When everything looks good, click Add.
Using the pop-up menu just below your name (Figure 20-2, right), you can display your current mental status to other people’s chat programs. You can announce that you’re Available, Away, On the Phone, Drunk, and so on. (You have to choose Edit Status Menu for that last one.)
Better yet, if you have music playing in iTunes, you can tell the world what you’re listening to by choosing Current iTunes Song. (Your buddy can even click that song’s name to open its screen on the iTunes Store, all for instant purchase gratification.)
For some people, by far the juiciest status option is Invisible (available for me.com and AIM accounts only). It’s like a Star Trek cloaking device for your onscreen presence. Great for stalkers!
You can also add a Messages menulet to the top of your screen. Choose Messages→Preferences→General, and turn on “Show status in menu bar.” From now on, you can change your status even when Messages isn’t running. If other people see you as anything besides Offline or Invisible, they can send you a message—and Messages will open automatically.
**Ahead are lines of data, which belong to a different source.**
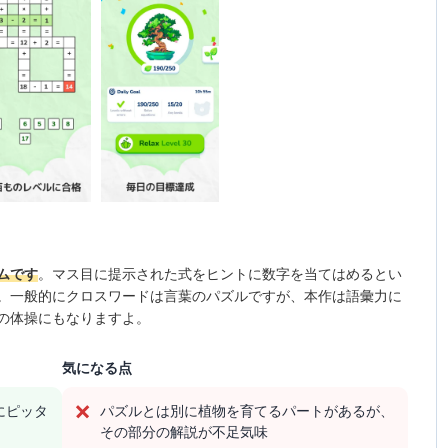
ムです
。マス目に提示された式をヒントに数字を当てはめるとい
。一般的にクロスワードは言葉のパズルですが、本作は語彙力に
の体操にもなりますよ。
気になる点
にピッタ
パズルとは別に植物を育てるパートがあるが、
その部分の解説が不足気味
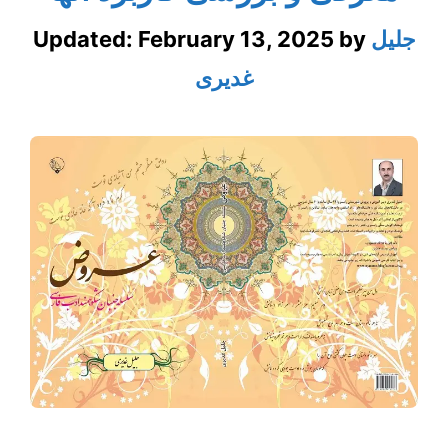
جلیل
by
February 13, 2025
Updated:
غدیری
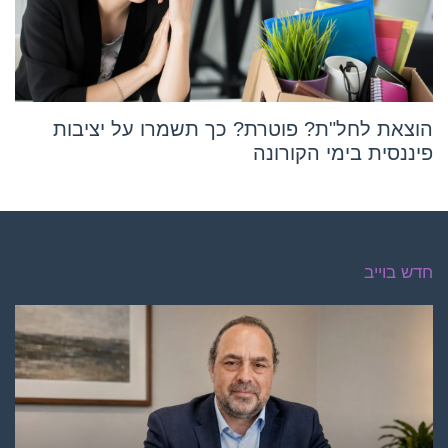
הוצאת לחל"ת? פוטרת? כך תשמרו על יציבות
פיננסית בימי הקורונה
חדש בוייב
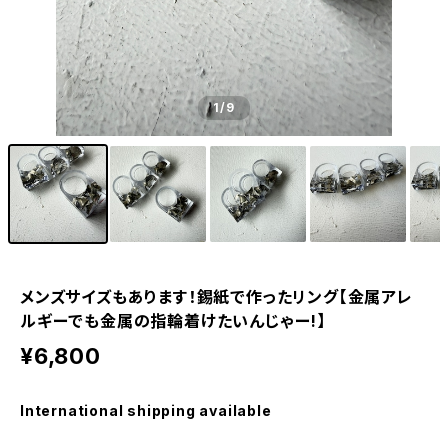
1
/9
メンズサイズもあります！錫紙で作ったリング【金属アレ
ルギーでも金属の指輪着けたいんじゃー!】
¥6,800
International shipping available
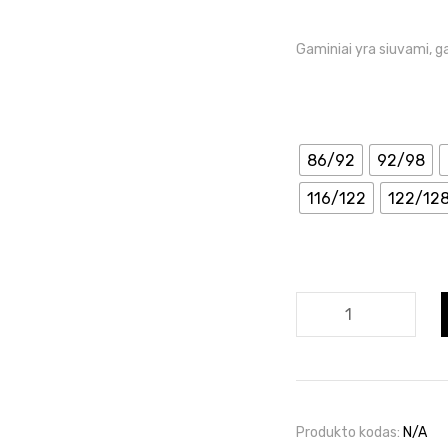
Gaminiai yra siuvami, 
86/92
92/98
116/122
122/12
produkto
kiekis:
Suknelė
su
katinėliu
Produkto kodas:
N/A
In View→Sort Buddies, you can rearrange your buddies as they’re listed in the buddy list (by availability, name, or manually—drag the names up and down).
If you want a more space-efficient view of your buddy list, go to the View menu and turn off Show Buddy Pictures, Show Audio Status, or Show Video Status. You can turn off Buddy Groups here as well, if you’d prefer to see your buddies in one undivided list.
See the heading in the buddy list called Bonjour? You can’t add names to your Bonjour list; anyone who’s on the network and running Messages appears there automatically.
Bonjour is a slick network-recognition technology. It means that you can communicate with other Macs on your own office network without signing up for any account at all—and without being online.
This is a terrific feature when you’re sitting around a conference table, idly chatting with colleagues using your wireless laptop (and the boss thinks you’re taking notes). It’s also handy when you want to type little messages throughout the day to a family member downstairs, or to a roommate 15 feet away.
Chatting and videoconferencing work identically on all of these networks. Keep that in mind as you read the following pages.